GIVEN EXERCISE -
Can you write out all of the lines below word for word, leaving out the pictures?

Stored data entries

BEGIN

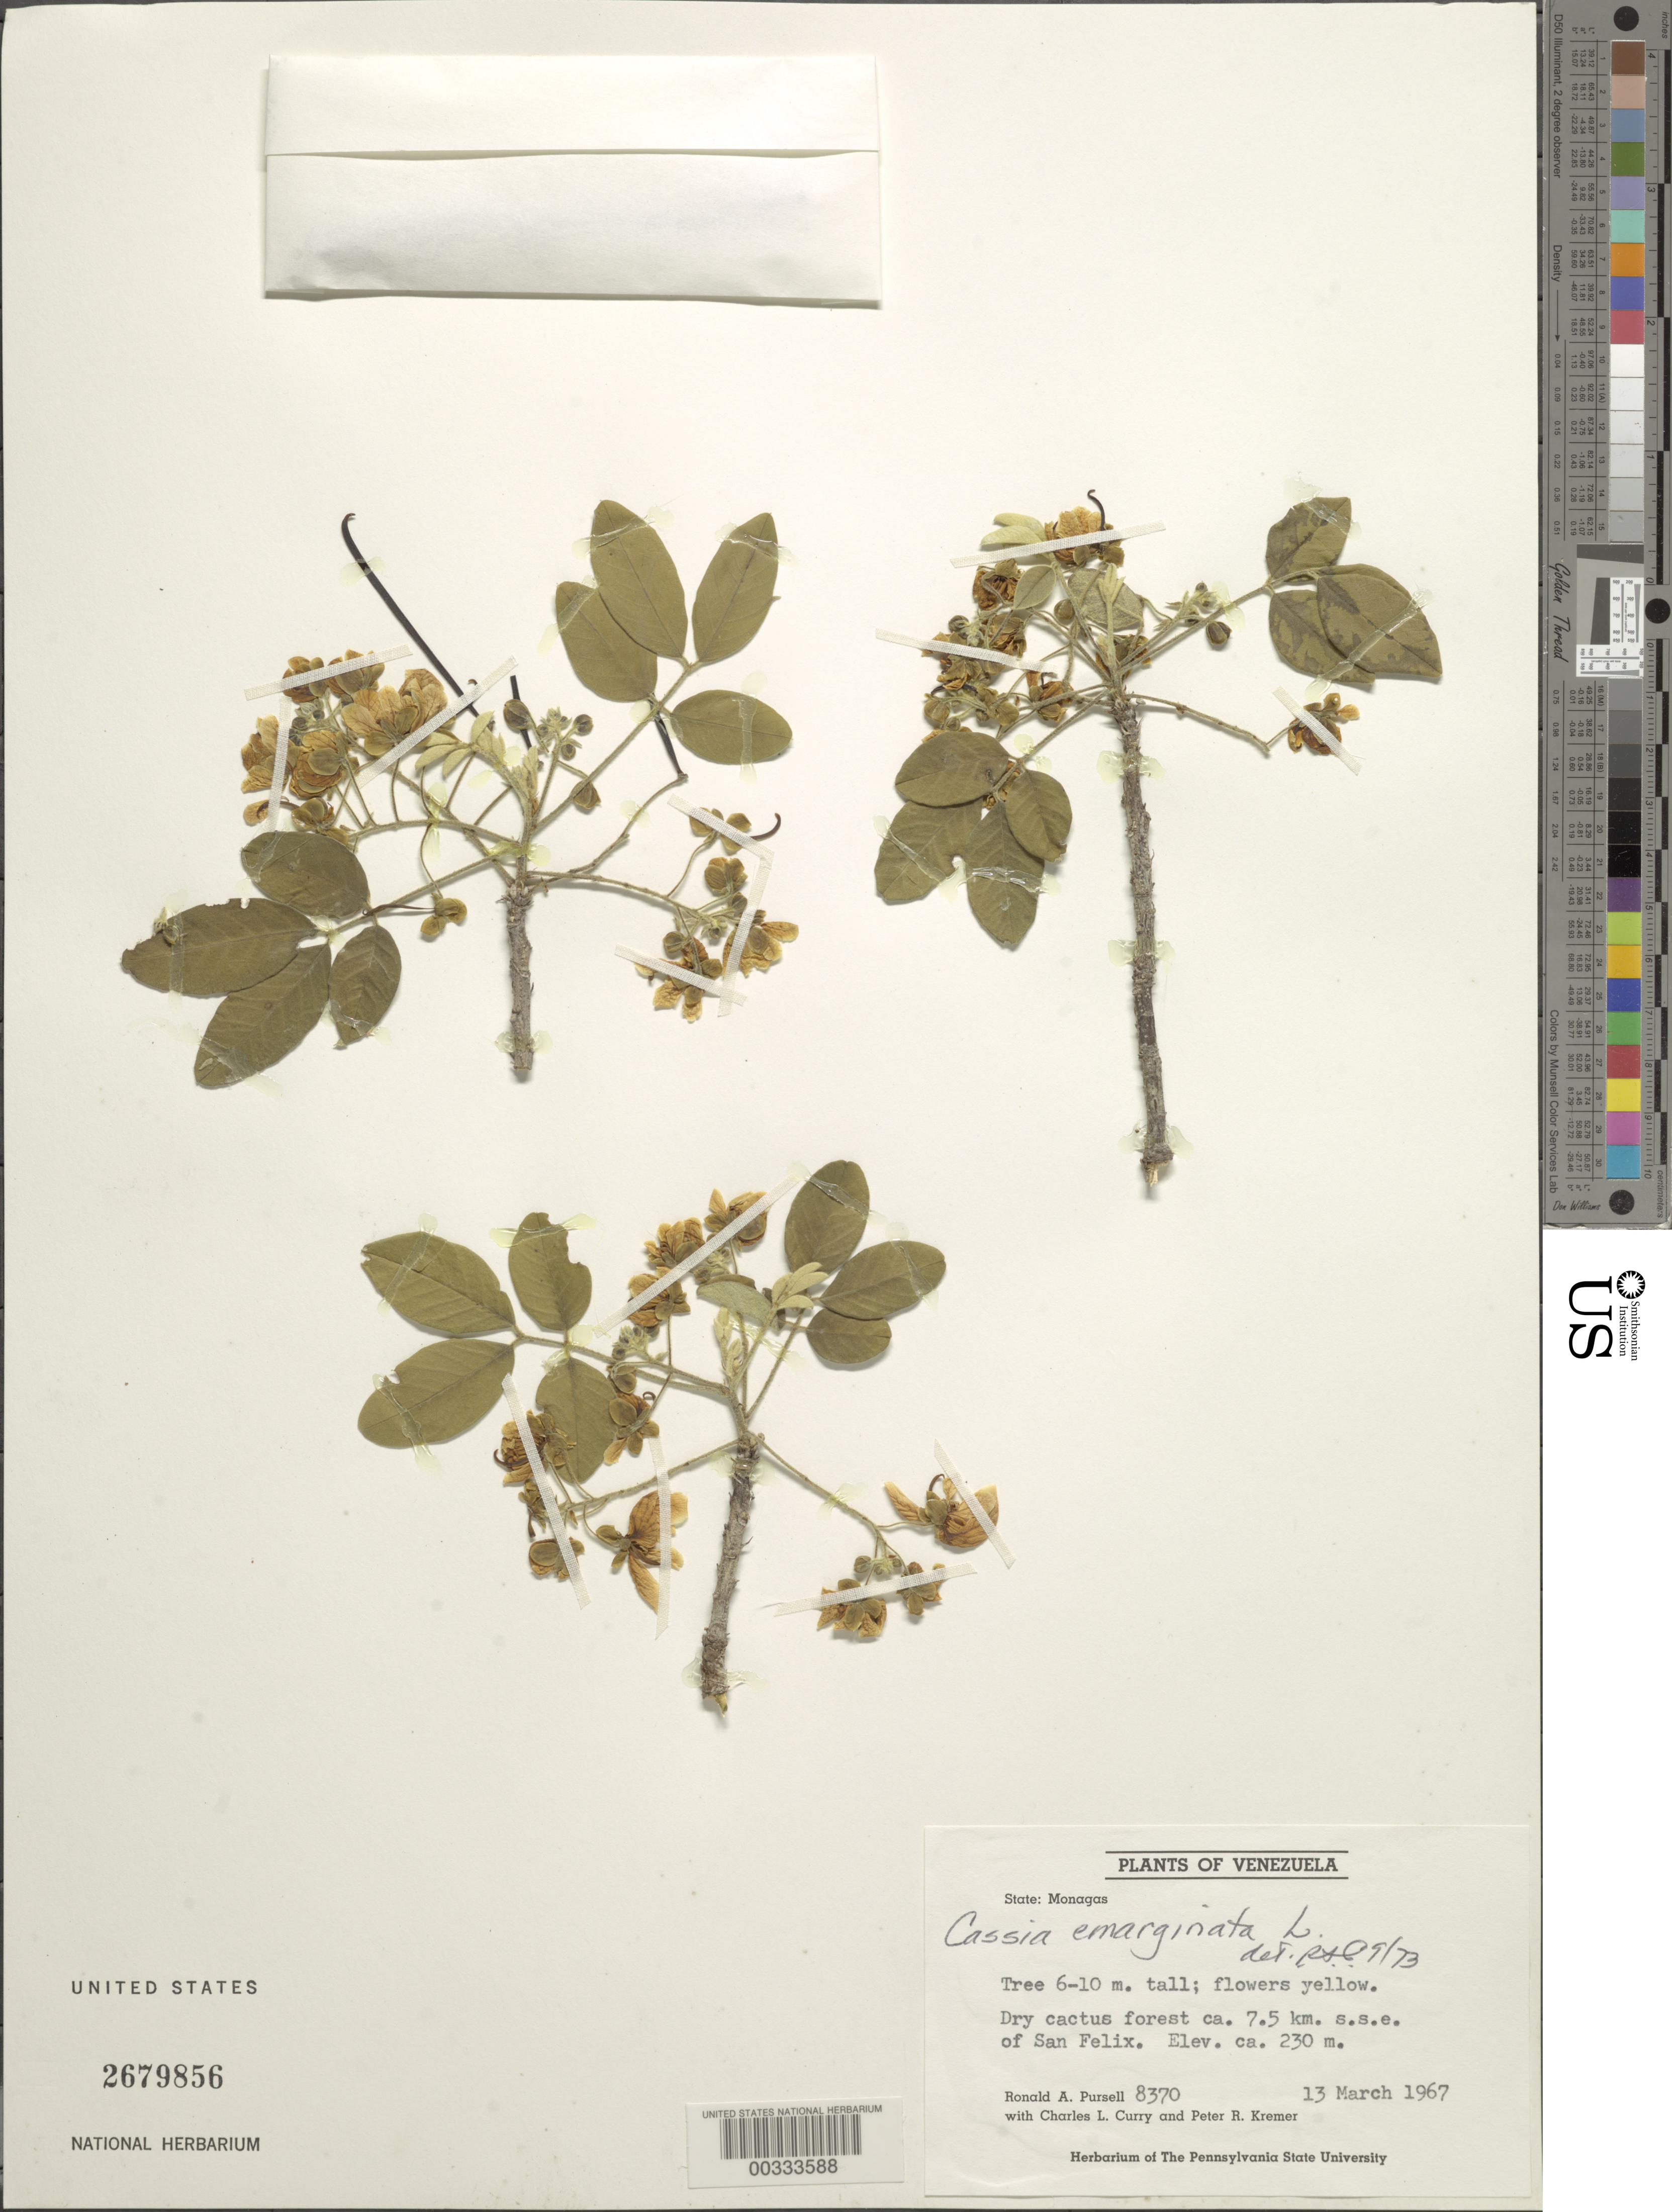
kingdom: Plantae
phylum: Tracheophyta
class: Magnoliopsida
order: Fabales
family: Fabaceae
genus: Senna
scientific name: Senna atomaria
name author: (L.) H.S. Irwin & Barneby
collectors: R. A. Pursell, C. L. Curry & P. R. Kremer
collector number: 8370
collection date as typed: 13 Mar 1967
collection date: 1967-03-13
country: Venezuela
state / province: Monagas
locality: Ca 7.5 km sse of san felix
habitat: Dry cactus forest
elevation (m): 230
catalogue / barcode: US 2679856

END

SOLVED PROBLEM -
kingdom: Plantae
phylum: Tracheophyta
class: Magnoliopsida
order: Fabales
family: Fabaceae
genus: Senna
scientific name: Senna atomaria
name author: (L.) H.S. Irwin & Barneby
collectors: R. A. Pursell, C. L. Curry & P. R. Kremer
collector number: 8370
collection date as typed: 13 Mar 1967
collection date: 1967-03-13
country: Venezuela
state / province: Monagas
locality: Ca 7.5 km sse of san felix
habitat: Dry cactus forest
elevation (m): 230
catalogue / barcode: US 2679856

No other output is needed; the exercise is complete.